__LISTED ENTRIES__:
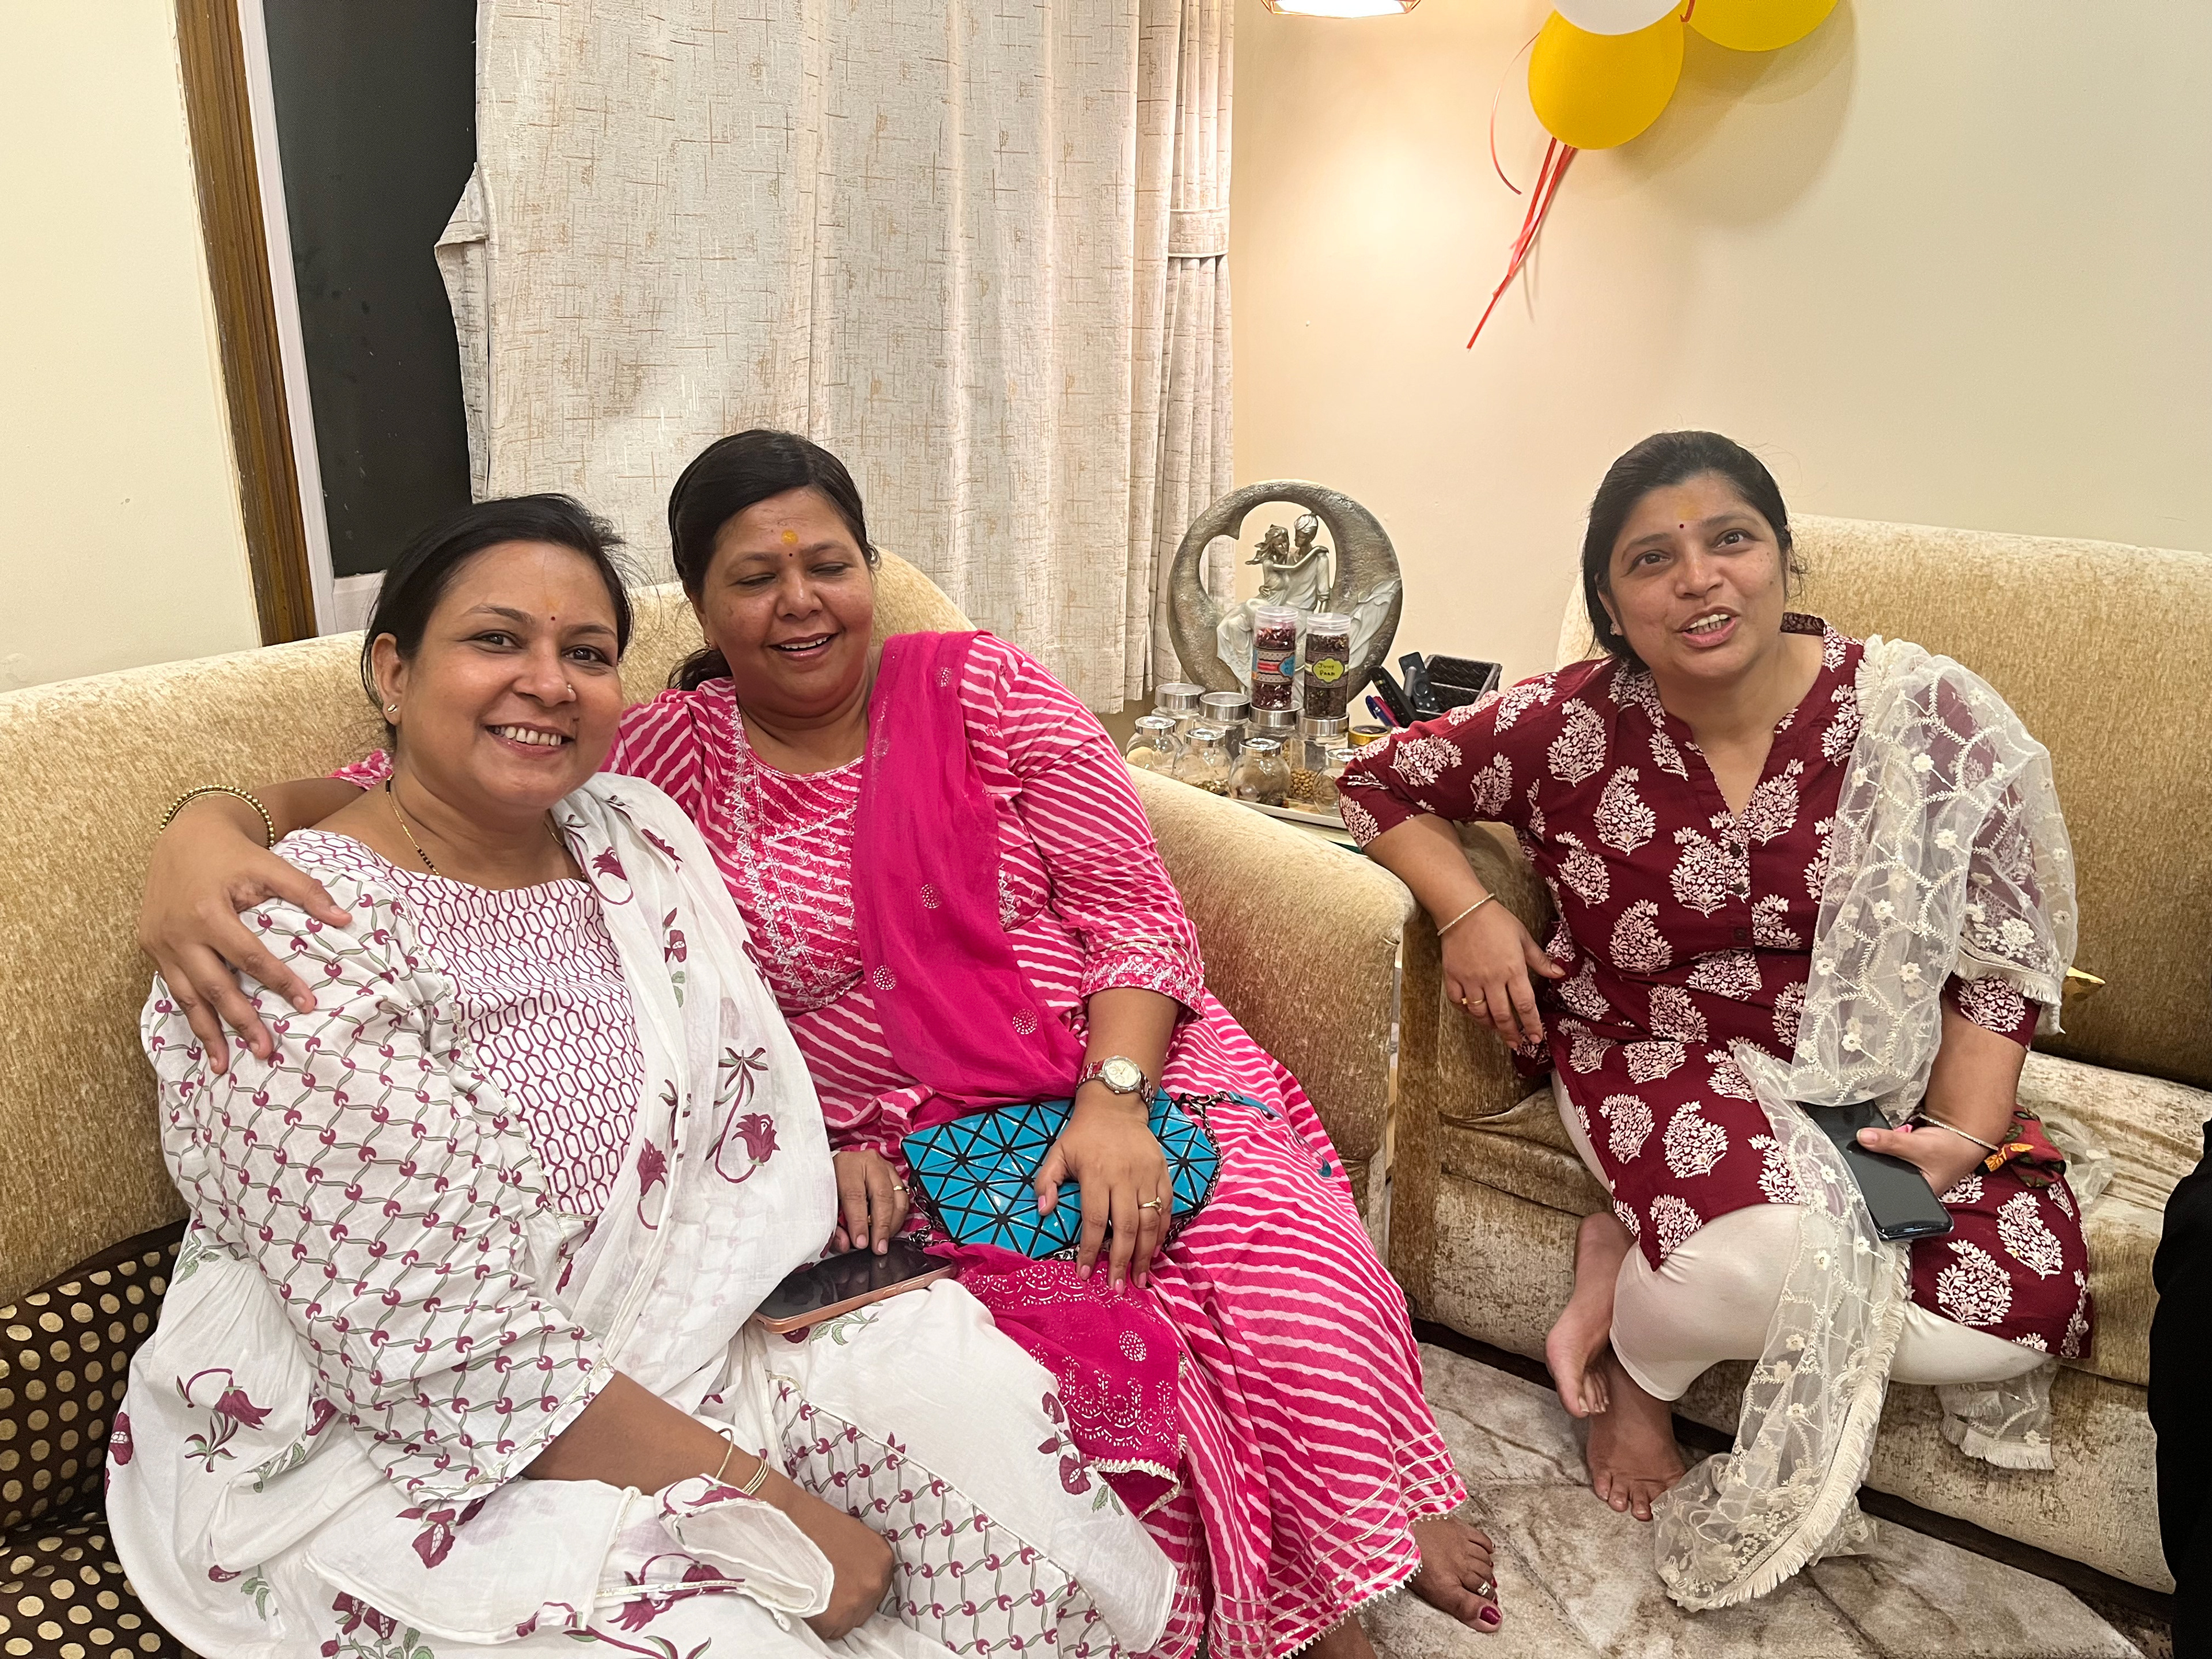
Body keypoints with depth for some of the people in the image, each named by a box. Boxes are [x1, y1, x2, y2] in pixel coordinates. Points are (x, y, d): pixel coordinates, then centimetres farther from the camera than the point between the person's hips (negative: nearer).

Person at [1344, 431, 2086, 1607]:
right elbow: (1383, 782, 3)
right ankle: (1638, 1361, 5)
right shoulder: (1567, 727, -12)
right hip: (1659, 1056, -3)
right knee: (1770, 1256, -34)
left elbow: (2000, 951, -2)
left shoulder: (1915, 717, -10)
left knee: (2026, 1311, -19)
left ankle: (1630, 1260, -1)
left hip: (1874, 1075, 4)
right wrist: (1467, 911, -13)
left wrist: (1966, 1133, -14)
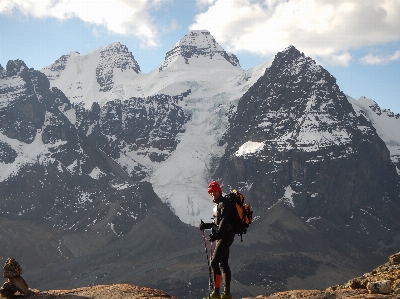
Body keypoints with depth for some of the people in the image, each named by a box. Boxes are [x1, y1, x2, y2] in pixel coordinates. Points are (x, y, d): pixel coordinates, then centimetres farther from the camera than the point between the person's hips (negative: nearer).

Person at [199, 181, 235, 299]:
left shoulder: (224, 203, -12)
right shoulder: (217, 204, 17)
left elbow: (224, 221, -22)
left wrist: (216, 235, -28)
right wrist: (205, 225, 7)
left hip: (225, 236, -10)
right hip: (222, 237, 10)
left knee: (214, 263, -14)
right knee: (223, 264, 11)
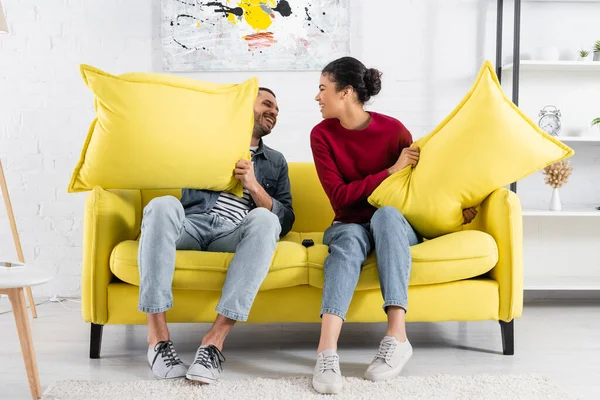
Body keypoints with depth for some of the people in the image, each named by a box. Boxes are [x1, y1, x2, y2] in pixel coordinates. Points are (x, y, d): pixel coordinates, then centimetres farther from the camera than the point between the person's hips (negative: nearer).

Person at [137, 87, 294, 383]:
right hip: (190, 224, 0)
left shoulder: (276, 161, 27)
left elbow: (285, 222, 14)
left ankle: (215, 339, -40)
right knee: (163, 205, -35)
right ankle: (157, 335, -36)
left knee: (264, 219, -34)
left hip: (234, 234, 1)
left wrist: (253, 186, -2)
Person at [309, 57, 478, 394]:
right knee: (350, 236, -35)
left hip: (395, 225, 0)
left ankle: (397, 336, -42)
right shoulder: (322, 135, -5)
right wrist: (391, 171, -18)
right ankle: (327, 352, -51)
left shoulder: (392, 129, -9)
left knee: (386, 212, -36)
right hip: (350, 225, 1)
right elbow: (339, 195, -12)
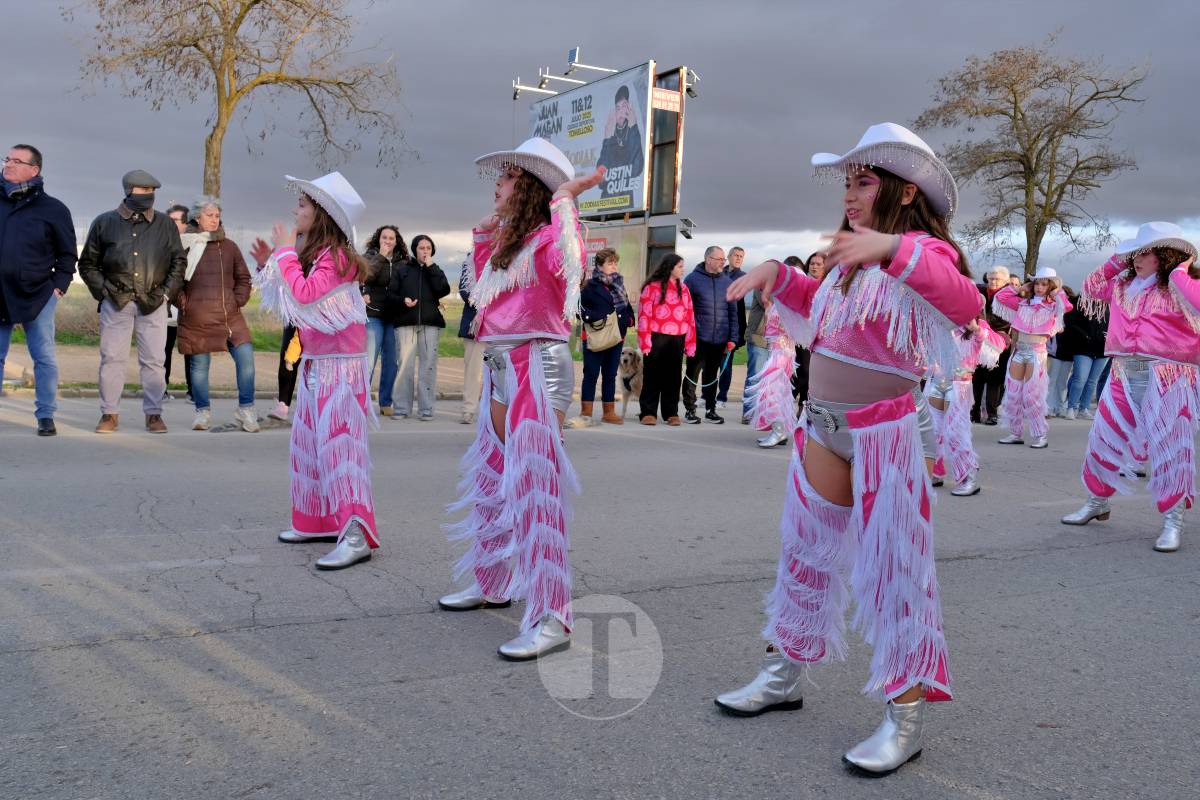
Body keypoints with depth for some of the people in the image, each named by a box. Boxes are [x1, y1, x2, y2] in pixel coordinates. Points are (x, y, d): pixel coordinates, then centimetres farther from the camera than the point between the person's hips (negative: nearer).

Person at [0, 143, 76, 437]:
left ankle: (46, 416, 8)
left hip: (37, 295, -3)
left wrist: (59, 286, -6)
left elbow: (67, 254, 4)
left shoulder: (53, 209, 0)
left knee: (45, 358, -1)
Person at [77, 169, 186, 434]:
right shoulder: (104, 223, 6)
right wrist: (103, 290, -1)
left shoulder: (165, 225, 9)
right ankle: (110, 413, 9)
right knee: (112, 357, 1)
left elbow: (178, 261, 13)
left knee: (154, 360, 0)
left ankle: (153, 414, 9)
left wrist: (166, 292, 3)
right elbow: (87, 263, 11)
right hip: (116, 302, 0)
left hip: (153, 303, 0)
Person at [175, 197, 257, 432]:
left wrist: (238, 300, 4)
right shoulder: (185, 245, 1)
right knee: (199, 365, 6)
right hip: (196, 319, -2)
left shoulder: (229, 247, 10)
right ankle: (203, 412, 22)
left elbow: (243, 278, 16)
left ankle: (246, 411, 0)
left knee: (246, 358, -10)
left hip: (230, 316, 2)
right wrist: (183, 303, -5)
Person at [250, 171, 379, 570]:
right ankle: (319, 521, 24)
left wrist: (286, 251, -14)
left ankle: (356, 535, -14)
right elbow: (293, 305, 15)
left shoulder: (336, 256, -13)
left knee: (339, 445, -13)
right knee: (310, 443, 14)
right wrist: (269, 266, 9)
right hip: (313, 364, 10)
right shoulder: (314, 255, 15)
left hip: (339, 367, -10)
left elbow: (304, 294, -26)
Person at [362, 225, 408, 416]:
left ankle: (386, 403, 17)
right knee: (368, 360, -8)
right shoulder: (369, 256, 3)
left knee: (392, 362, 7)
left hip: (395, 318, 3)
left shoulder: (403, 262, 8)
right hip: (373, 316, -3)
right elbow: (364, 276, -16)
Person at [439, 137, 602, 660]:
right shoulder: (505, 244, 18)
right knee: (489, 482, 18)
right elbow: (482, 284, 35)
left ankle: (550, 620, -12)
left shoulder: (547, 237, -9)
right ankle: (492, 584, 35)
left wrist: (565, 200, -24)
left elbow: (570, 267, -32)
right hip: (500, 371, 10)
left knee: (534, 488, -14)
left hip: (537, 367, -10)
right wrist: (487, 228, 27)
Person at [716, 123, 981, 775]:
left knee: (891, 567, -3)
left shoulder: (920, 254, -12)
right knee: (806, 548, 16)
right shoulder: (849, 259, 12)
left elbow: (964, 304, -34)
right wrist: (777, 275, 14)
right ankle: (786, 674, 33)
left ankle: (906, 717, 9)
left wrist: (892, 247, -43)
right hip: (823, 424, 8)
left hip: (884, 431, -8)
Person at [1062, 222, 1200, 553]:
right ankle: (1097, 502, 28)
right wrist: (1115, 262, 15)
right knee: (1104, 440, 10)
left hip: (1167, 378, -6)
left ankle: (1173, 521, 6)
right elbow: (1090, 289, 27)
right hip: (1123, 376, 6)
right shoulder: (1122, 285, 13)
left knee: (1168, 448, -3)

__YOUR ASSIGNMENT__: Copy these records line for line, leaving out the pictures.

__OUTPUT FOR THIS TASK__:
Body keypoints with depth for some of the people in the image, each named by a box. Boxes are [x1, y1, x2, y2] in pixel coordinates. Points are (x, y, d): pixel coordinates, then centimetres farther from the camera than the point between the person's hips (negative: nearer).

Person at [1344, 431, 2086, 1607]:
right elbow: (1383, 782, 3)
right ankle: (1638, 1361, 5)
right shoulder: (1567, 727, -12)
right hip: (1659, 1056, -3)
right knee: (1770, 1256, -34)
left elbow: (2000, 951, -2)
left shoulder: (1915, 717, -10)
left knee: (2026, 1311, -19)
left ankle: (1630, 1260, -1)
left hip: (1874, 1075, 4)
right wrist: (1467, 911, -13)
left wrist: (1966, 1133, -14)
Body keypoints with depth for some of the people in the image, each named by a box. Boxes are [x1, y1, x2, y2] in pixel coordinates. Points are (x, y, d): pixel coordinates, then centimetres farther from the camera than the point between the person's hips (negative: nearer).

Person at [199, 181, 235, 299]:
left shoulder: (224, 203, -12)
right shoulder: (217, 204, 17)
left elbow: (224, 221, -22)
left wrist: (216, 235, -28)
right wrist: (205, 225, 7)
left hip: (225, 236, -10)
right hip: (222, 237, 10)
left knee: (214, 263, -14)
right knee: (223, 264, 11)
Body keypoints with depth for some of the people in the image, each named by a box. Boxes are [x1, y1, x2, y2] in pixel coordinates. Points are (x, y, d): pixel coordinates, then centimetres farther from the camera than the point between the person's hips (negative: nearer).

Person at [137, 87, 294, 383]:
right hip: (190, 224, 0)
left shoulder: (276, 161, 27)
left elbow: (285, 222, 14)
left ankle: (215, 339, -40)
right knee: (163, 205, -35)
right ankle: (157, 335, -36)
left knee: (264, 219, -34)
left hip: (234, 234, 1)
left wrist: (253, 186, -2)
Person at [309, 57, 478, 394]:
right knee: (350, 236, -35)
left hip: (395, 225, 0)
left ankle: (397, 336, -42)
right shoulder: (322, 135, -5)
right wrist: (391, 171, -18)
right ankle: (327, 352, -51)
left shoulder: (392, 129, -9)
left knee: (386, 212, -36)
right hip: (350, 225, 1)
right elbow: (339, 195, -12)
Body keypoints with depth for some of the people in the image, each named by a box. Boxes are [x1, y1, x2, y2] in pixel coordinates. Points are (x, y, d): pixel coordinates, then centimetres farther from the camera than the point between the person's hips (negative: nearer).

Person at [0, 143, 76, 437]:
left ankle: (46, 416, 8)
left hip: (37, 295, -3)
left wrist: (59, 286, -6)
left elbow: (67, 254, 4)
left shoulder: (53, 209, 0)
left knee: (45, 358, -1)
Person at [77, 169, 186, 434]:
right shoulder: (104, 223, 6)
right wrist: (103, 290, -1)
left shoulder: (165, 225, 9)
right ankle: (110, 413, 9)
right knee: (112, 357, 1)
left elbow: (178, 261, 13)
left knee: (154, 360, 0)
left ankle: (153, 414, 9)
left wrist: (166, 292, 3)
right elbow: (87, 263, 11)
right hip: (116, 302, 0)
left hip: (153, 303, 0)
Person at [175, 197, 257, 432]:
left wrist: (238, 300, 4)
right shoulder: (185, 245, 1)
right knee: (199, 365, 6)
right hip: (196, 319, -2)
left shoulder: (229, 247, 10)
right ankle: (203, 412, 22)
left elbow: (243, 278, 16)
left ankle: (246, 411, 0)
left knee: (246, 358, -10)
left hip: (230, 316, 2)
right wrist: (183, 303, -5)
Person at [250, 171, 379, 570]:
right ankle: (319, 521, 24)
left wrist: (286, 251, -14)
left ankle: (356, 535, -14)
right elbow: (293, 305, 15)
left shoulder: (336, 256, -13)
left knee: (339, 445, -13)
right knee: (310, 443, 14)
right wrist: (269, 266, 9)
right hip: (313, 364, 10)
right shoulder: (314, 255, 15)
left hip: (339, 367, -10)
left elbow: (304, 294, -26)
Person at [362, 225, 408, 416]:
left ankle: (386, 403, 17)
right knee: (368, 360, -8)
right shoulder: (369, 256, 3)
left knee: (392, 362, 7)
left hip: (395, 318, 3)
left shoulder: (403, 262, 8)
right hip: (373, 316, -3)
right elbow: (364, 276, -16)
Person at [439, 137, 602, 660]:
right shoulder: (505, 244, 18)
right knee: (489, 482, 18)
right elbow: (482, 284, 35)
left ankle: (550, 620, -12)
left shoulder: (547, 237, -9)
right ankle: (492, 584, 35)
left wrist: (565, 200, -24)
left elbow: (570, 267, -32)
right hip: (500, 371, 10)
left knee: (534, 488, -14)
left hip: (537, 367, -10)
right wrist: (487, 228, 27)
Person at [716, 123, 981, 775]:
left knee: (891, 567, -3)
left shoulder: (920, 254, -12)
right knee: (806, 548, 16)
right shoulder: (849, 259, 12)
left elbow: (964, 304, -34)
right wrist: (777, 275, 14)
right ankle: (786, 674, 33)
left ankle: (906, 717, 9)
left wrist: (892, 247, -43)
right hip: (823, 424, 8)
left hip: (884, 431, -8)
Person at [1062, 222, 1200, 553]:
right ankle: (1097, 502, 28)
right wrist: (1115, 262, 15)
right knee: (1104, 440, 10)
left hip: (1167, 378, -6)
left ankle: (1173, 521, 6)
right elbow: (1090, 289, 27)
right hip: (1123, 376, 6)
right shoulder: (1122, 285, 13)
left knee: (1168, 448, -3)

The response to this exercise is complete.